Et déjà, John et Basile, comme s’ils étaient amis depuis vingt ans, s’en vont cote à cote, laissant là leurs montures et discutant de sujets communs tels que les jeans, la vitesse, et la montre de Basile pour laquelle John voue une admiration sans borne depuis à peine quelques secondes car c’est avec cette montre que Johanna sera retrouvée, Basile l’a promis. Plus d’inquiétudes alors, mais un bonheur sans bornes. D’ailleurs, John s’émerveille devant ce que ses yeux observent et c’est au détour d’un marché qu’il demande, transcendé, à s’arrêter pour faire ses courses.
- Tu comprends, Basile, il va falloir se sustenter en grosses quantités pour réussir notre mission.
Et, dans le désordre, John achète vingt patates douces, vingt choux rouges, une jolie pièce de bœuf, trois cent cinquante haricots frais, un rôti qui l’est moins, deux vins vains et un concombre masqué.
- Masqué ? demande Basile étonné.
- Tu ne vois pas, il a une peau toute verte, bien homogène : c’est une couverture, il est déguisé.
Et Basile apprend alors que l’on trouve les meilleurs concombres à Venise, et qu’en matière de patates douces il s’agit de les bien cuire pour qu’elles ne soient pas dures.
- Ah, ça ! dit John bienheureux, j’aime faire du shopping ! Quelle belle journée !
Mais déjà (et il est temps), Johanna, encore endormie, est ramassée, on l’inspecte, on la regarde, on ne sait trop, pendant quelques instants, où la mettre, ni dans quel rayon la ranger, puis enfin, le stand des objets trouvés s’étant bien trop vidé depuis le matin, on l’y dépose entre une écharpe et un vieux téléphone.
Trois heures et demi plus tard, John et Basile arrivent guillerets dans le grand magasin. Quelques péripéties, des cris, pour enfin accéder à ces fameux objets trouvés (abandonnés serait peut-être un meilleur terme). Dans la pièce, un jeune homme, étudiant sûrement car il porte des lunettes et, malingre, bégaie…
- Toi, mon ami, ma fille a été trouvée là, dans ton magasin, et il parait qu’elle est ici mais je ne peux la distinguer parmi tout ce fouillis. Tu ne ranges donc rien ?
Pendant ce temps, Basile, très intéressé, lorgne la multitude d’objets.

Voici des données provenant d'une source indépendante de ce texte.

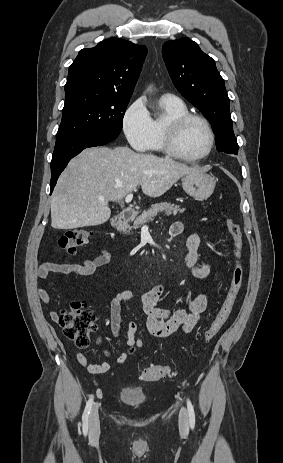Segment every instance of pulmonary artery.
<instances>
[{
	"label": "pulmonary artery",
	"instance_id": "obj_1",
	"mask_svg": "<svg viewBox=\"0 0 283 463\" xmlns=\"http://www.w3.org/2000/svg\"><path fill=\"white\" fill-rule=\"evenodd\" d=\"M162 98H175V96L172 94H165L162 96Z\"/></svg>",
	"mask_w": 283,
	"mask_h": 463
}]
</instances>
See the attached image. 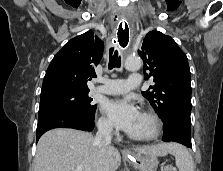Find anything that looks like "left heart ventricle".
I'll return each mask as SVG.
<instances>
[{
    "label": "left heart ventricle",
    "instance_id": "1",
    "mask_svg": "<svg viewBox=\"0 0 223 171\" xmlns=\"http://www.w3.org/2000/svg\"><path fill=\"white\" fill-rule=\"evenodd\" d=\"M153 132V123L146 116L140 114L134 127L129 132L133 136H147Z\"/></svg>",
    "mask_w": 223,
    "mask_h": 171
}]
</instances>
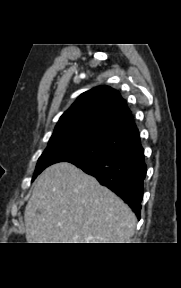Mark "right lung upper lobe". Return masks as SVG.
Listing matches in <instances>:
<instances>
[{"label":"right lung upper lobe","instance_id":"right-lung-upper-lobe-1","mask_svg":"<svg viewBox=\"0 0 181 288\" xmlns=\"http://www.w3.org/2000/svg\"><path fill=\"white\" fill-rule=\"evenodd\" d=\"M70 138L90 141L109 153L141 145L125 100L108 86L84 92L60 117L50 141Z\"/></svg>","mask_w":181,"mask_h":288}]
</instances>
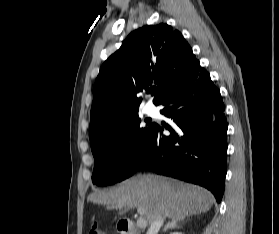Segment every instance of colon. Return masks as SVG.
<instances>
[{"instance_id":"5ec220e1","label":"colon","mask_w":279,"mask_h":234,"mask_svg":"<svg viewBox=\"0 0 279 234\" xmlns=\"http://www.w3.org/2000/svg\"><path fill=\"white\" fill-rule=\"evenodd\" d=\"M87 234H105V231L103 230V228L99 224L94 223L89 228Z\"/></svg>"}]
</instances>
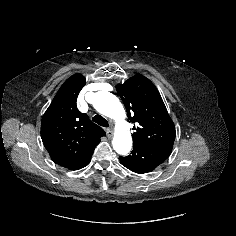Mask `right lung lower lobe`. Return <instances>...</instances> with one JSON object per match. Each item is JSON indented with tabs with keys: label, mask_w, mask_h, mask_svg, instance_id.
I'll use <instances>...</instances> for the list:
<instances>
[{
	"label": "right lung lower lobe",
	"mask_w": 236,
	"mask_h": 236,
	"mask_svg": "<svg viewBox=\"0 0 236 236\" xmlns=\"http://www.w3.org/2000/svg\"><path fill=\"white\" fill-rule=\"evenodd\" d=\"M93 152H94V150L89 151L88 153L83 155L81 158L69 163L68 165H66L64 167L69 170H78V169H81V168L87 166L91 161V157H92Z\"/></svg>",
	"instance_id": "obj_1"
}]
</instances>
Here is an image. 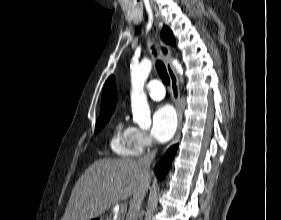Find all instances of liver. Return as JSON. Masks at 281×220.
I'll list each match as a JSON object with an SVG mask.
<instances>
[{
  "instance_id": "1",
  "label": "liver",
  "mask_w": 281,
  "mask_h": 220,
  "mask_svg": "<svg viewBox=\"0 0 281 220\" xmlns=\"http://www.w3.org/2000/svg\"><path fill=\"white\" fill-rule=\"evenodd\" d=\"M146 177L142 167L131 159H99L76 182L61 220H91L118 201L126 200Z\"/></svg>"
}]
</instances>
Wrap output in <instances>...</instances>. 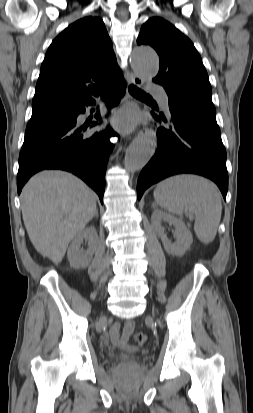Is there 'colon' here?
<instances>
[{"mask_svg": "<svg viewBox=\"0 0 253 413\" xmlns=\"http://www.w3.org/2000/svg\"><path fill=\"white\" fill-rule=\"evenodd\" d=\"M134 340L138 344H144L147 341V335L142 332H137L134 334Z\"/></svg>", "mask_w": 253, "mask_h": 413, "instance_id": "1", "label": "colon"}]
</instances>
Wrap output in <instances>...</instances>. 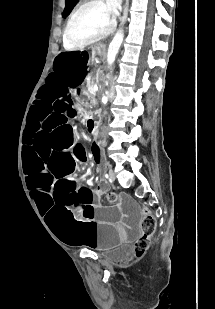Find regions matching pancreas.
<instances>
[{"label": "pancreas", "mask_w": 215, "mask_h": 309, "mask_svg": "<svg viewBox=\"0 0 215 309\" xmlns=\"http://www.w3.org/2000/svg\"><path fill=\"white\" fill-rule=\"evenodd\" d=\"M90 80H87V88L88 90H93V86H94V80H92L91 76H89ZM90 102L91 104H96L97 100L95 98V94H92V96H90Z\"/></svg>", "instance_id": "cf45deb5"}]
</instances>
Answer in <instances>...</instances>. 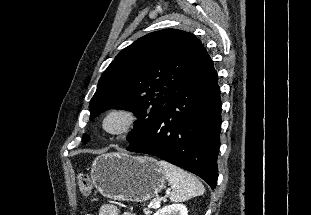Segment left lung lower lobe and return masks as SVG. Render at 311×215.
<instances>
[{
  "label": "left lung lower lobe",
  "mask_w": 311,
  "mask_h": 215,
  "mask_svg": "<svg viewBox=\"0 0 311 215\" xmlns=\"http://www.w3.org/2000/svg\"><path fill=\"white\" fill-rule=\"evenodd\" d=\"M220 129L217 73L204 48L191 73L148 130L126 150L157 156L196 174L214 189Z\"/></svg>",
  "instance_id": "left-lung-lower-lobe-1"
}]
</instances>
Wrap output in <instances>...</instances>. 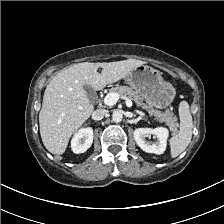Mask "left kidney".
Here are the masks:
<instances>
[{"label":"left kidney","mask_w":224,"mask_h":224,"mask_svg":"<svg viewBox=\"0 0 224 224\" xmlns=\"http://www.w3.org/2000/svg\"><path fill=\"white\" fill-rule=\"evenodd\" d=\"M149 135H154L157 138V142L150 144L145 141V138ZM169 131L164 127L151 128H137L134 131V139L137 145L147 153L163 154L166 150L167 139Z\"/></svg>","instance_id":"obj_1"}]
</instances>
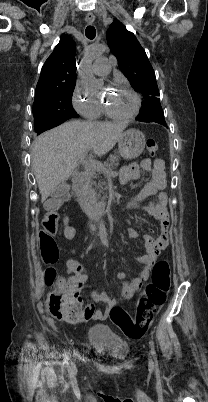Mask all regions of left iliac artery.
Wrapping results in <instances>:
<instances>
[{
  "label": "left iliac artery",
  "mask_w": 208,
  "mask_h": 402,
  "mask_svg": "<svg viewBox=\"0 0 208 402\" xmlns=\"http://www.w3.org/2000/svg\"><path fill=\"white\" fill-rule=\"evenodd\" d=\"M149 344H150V346H151V353H152V355L155 357V356H156V352H155V347H154V342H153V340H150Z\"/></svg>",
  "instance_id": "44dca946"
}]
</instances>
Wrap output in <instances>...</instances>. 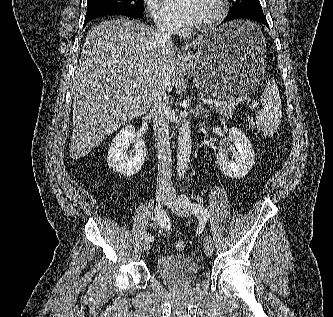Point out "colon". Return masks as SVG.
<instances>
[{"instance_id":"1","label":"colon","mask_w":333,"mask_h":317,"mask_svg":"<svg viewBox=\"0 0 333 317\" xmlns=\"http://www.w3.org/2000/svg\"><path fill=\"white\" fill-rule=\"evenodd\" d=\"M250 123L252 124L253 127L258 129L260 132H262L264 135L269 136L270 133L264 130L259 124H257L254 120L249 119ZM185 248V243L182 240H178L175 242V249L177 251H183Z\"/></svg>"}]
</instances>
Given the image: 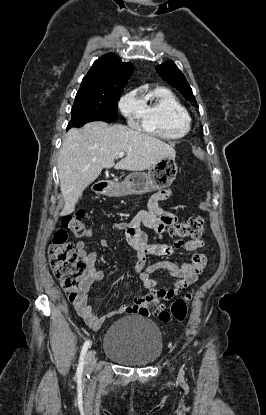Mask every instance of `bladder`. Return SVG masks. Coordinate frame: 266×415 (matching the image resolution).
Here are the masks:
<instances>
[{"instance_id": "31cf9c89", "label": "bladder", "mask_w": 266, "mask_h": 415, "mask_svg": "<svg viewBox=\"0 0 266 415\" xmlns=\"http://www.w3.org/2000/svg\"><path fill=\"white\" fill-rule=\"evenodd\" d=\"M103 350L121 364L145 366L161 356L163 338L152 321L139 316L126 317L110 325L104 336Z\"/></svg>"}]
</instances>
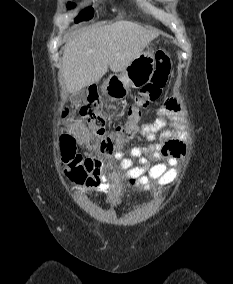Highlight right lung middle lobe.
<instances>
[{"label":"right lung middle lobe","instance_id":"right-lung-middle-lobe-1","mask_svg":"<svg viewBox=\"0 0 233 284\" xmlns=\"http://www.w3.org/2000/svg\"><path fill=\"white\" fill-rule=\"evenodd\" d=\"M67 6L68 8H74L75 4L69 2ZM93 16H94L93 8H86L79 13L78 17L75 19V23H78L80 21L90 20L91 18H93Z\"/></svg>","mask_w":233,"mask_h":284}]
</instances>
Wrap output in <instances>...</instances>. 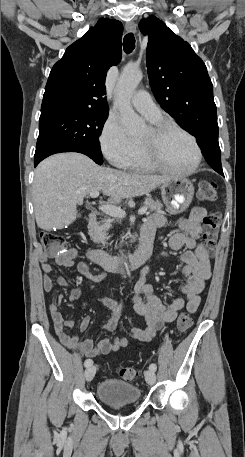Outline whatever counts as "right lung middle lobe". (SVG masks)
<instances>
[{
  "mask_svg": "<svg viewBox=\"0 0 245 457\" xmlns=\"http://www.w3.org/2000/svg\"><path fill=\"white\" fill-rule=\"evenodd\" d=\"M108 111L60 108L41 113L35 157L53 150L79 152L102 164L99 135Z\"/></svg>",
  "mask_w": 245,
  "mask_h": 457,
  "instance_id": "obj_1",
  "label": "right lung middle lobe"
}]
</instances>
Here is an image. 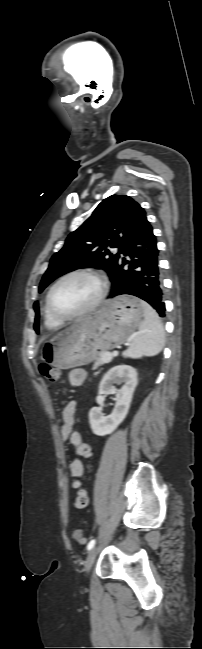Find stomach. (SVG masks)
Masks as SVG:
<instances>
[{
	"mask_svg": "<svg viewBox=\"0 0 202 649\" xmlns=\"http://www.w3.org/2000/svg\"><path fill=\"white\" fill-rule=\"evenodd\" d=\"M142 301L120 296L106 301L98 313L78 320L46 341L41 360L58 369H68L94 361L100 351L125 342L142 323Z\"/></svg>",
	"mask_w": 202,
	"mask_h": 649,
	"instance_id": "0dacf381",
	"label": "stomach"
}]
</instances>
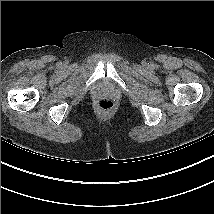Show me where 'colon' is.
<instances>
[{
  "label": "colon",
  "instance_id": "1",
  "mask_svg": "<svg viewBox=\"0 0 214 214\" xmlns=\"http://www.w3.org/2000/svg\"><path fill=\"white\" fill-rule=\"evenodd\" d=\"M98 106L103 111H108L114 106V102L111 99L103 98L98 101Z\"/></svg>",
  "mask_w": 214,
  "mask_h": 214
}]
</instances>
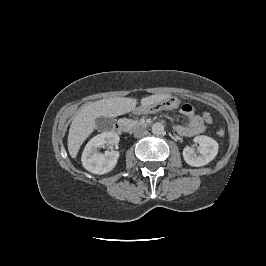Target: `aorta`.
<instances>
[{"mask_svg":"<svg viewBox=\"0 0 266 266\" xmlns=\"http://www.w3.org/2000/svg\"><path fill=\"white\" fill-rule=\"evenodd\" d=\"M164 132V126L162 123H154L152 125V133L156 135H160Z\"/></svg>","mask_w":266,"mask_h":266,"instance_id":"762f6f07","label":"aorta"}]
</instances>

- Je ran-range mes en-f-f-fants, répond cet homme qui, en réalité, a quarante cinq ans.
- Où est la fille, enflure ! s’exclame Basile tout en fixant, sur une table, un bon gros morceau de ferraille.
- On l’a emportée. Dix-dix-dix minutes, peut-être quinze.
Et John, dont la peine s’est déjà dissoute pour se transformer en courage, quitte furieux la salle en quête de sa fille, suivi de Basile qui, le sourire aux lèvres, emporte avec lui le moteur prodigue de sa voiture.